Artık hep Beykoz'dasın


Babacığım, tontişim,


27 Eylül 2016. Tam iki hafta oldu. Temmuz'da Bayram ziyaretinden sonra "artık buralara dönmek lazım" demiştin ya. Bu kadar çabuk döneceğini düşünmemiştim. Sen dönünce ben de bayramlar dışında da gider oldum Beykoz'a.

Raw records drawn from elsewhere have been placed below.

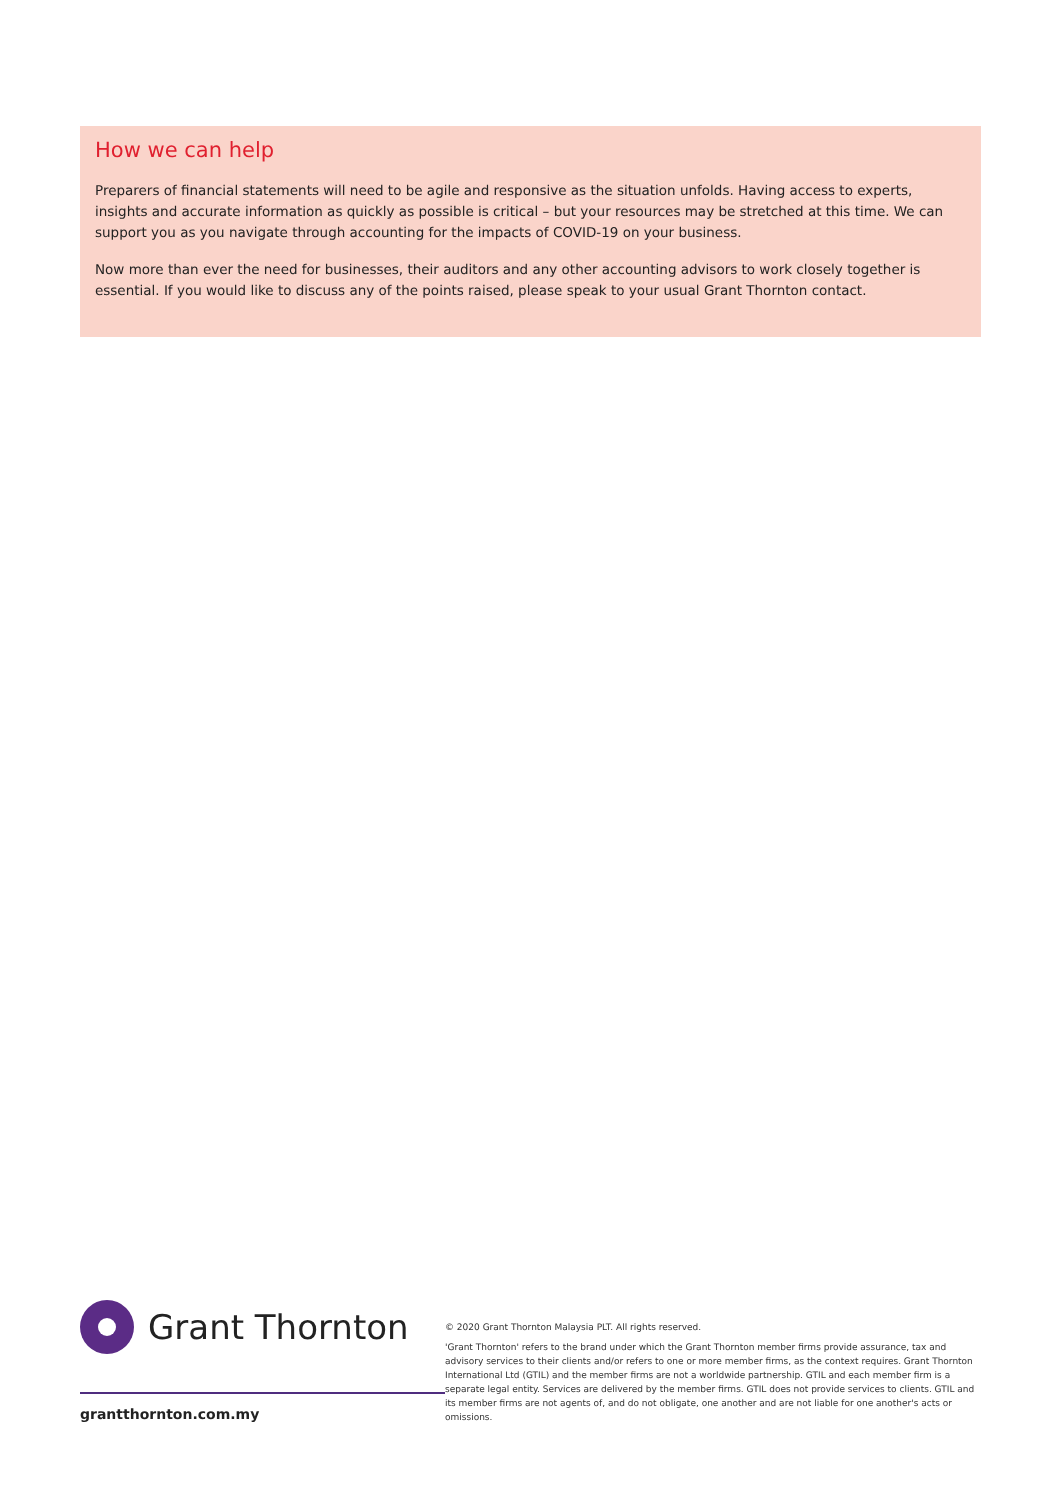How we can help
Preparers of financial statements will need to be agile and responsive as the situation unfolds. Having access to experts, insights and accurate information as quickly as possible is critical – but your resources may be stretched at this time. We can support you as you navigate through accounting for the impacts of COVID-19 on your business.
Now more than ever the need for businesses, their auditors and any other accounting advisors to work closely together is essential. If you would like to discuss any of the points raised, please speak to your usual Grant Thornton contact.
Grant Thornton
grantthornton.com.my
© 2020 Grant Thornton Malaysia PLT. All rights reserved.
'Grant Thornton' refers to the brand under which the Grant Thornton member firms provide assurance, tax and advisory services to their clients and/or refers to one or more member firms, as the context requires. Grant Thornton International Ltd (GTIL) and the member firms are not a worldwide partnership. GTIL and each member firm is a separate legal entity. Services are delivered by the member firms. GTIL does not provide services to clients. GTIL and its member firms are not agents of, and do not obligate, one another and are not liable for one another's acts or omissions.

Pazar günü bir kitap rafının önünde durdum. Sonra bir kitaba takıldı gözüm. Aldım. Okumaya başladım. Okuduğum başlığın adı "yardım": Her aşamada, çok belirli zamanlarda ve belirli yollarla belirli yardım biçimlerini talep etme kabiliyetimize bağlıyızdır. En sonunda bile, gidişimizin itibarı başkalarının bizim iyi bir şekilde ölmemize yardım etme konusunda istekliliklerine bağlıdır; yardımlarının samimiyeti çoğunlukla kendi hayatımızda onlara uzattığımız yardım eliyle orantılıdır. Her dönüşümün kalbinde doğru cömertliği talep etme ihtiyacı yatar (D. White-İçimizi Rahatlatan Söylemler).
Hayatın boyunca ne kadar çok insana yardım eli uzattın. Şimdi hepsi senden bahsediyor. Dönüşüm başladı. Öğrencilerin izinde. Ardından yürüyenleri gördükçe mutlu olacaksın. Seni seviyorum.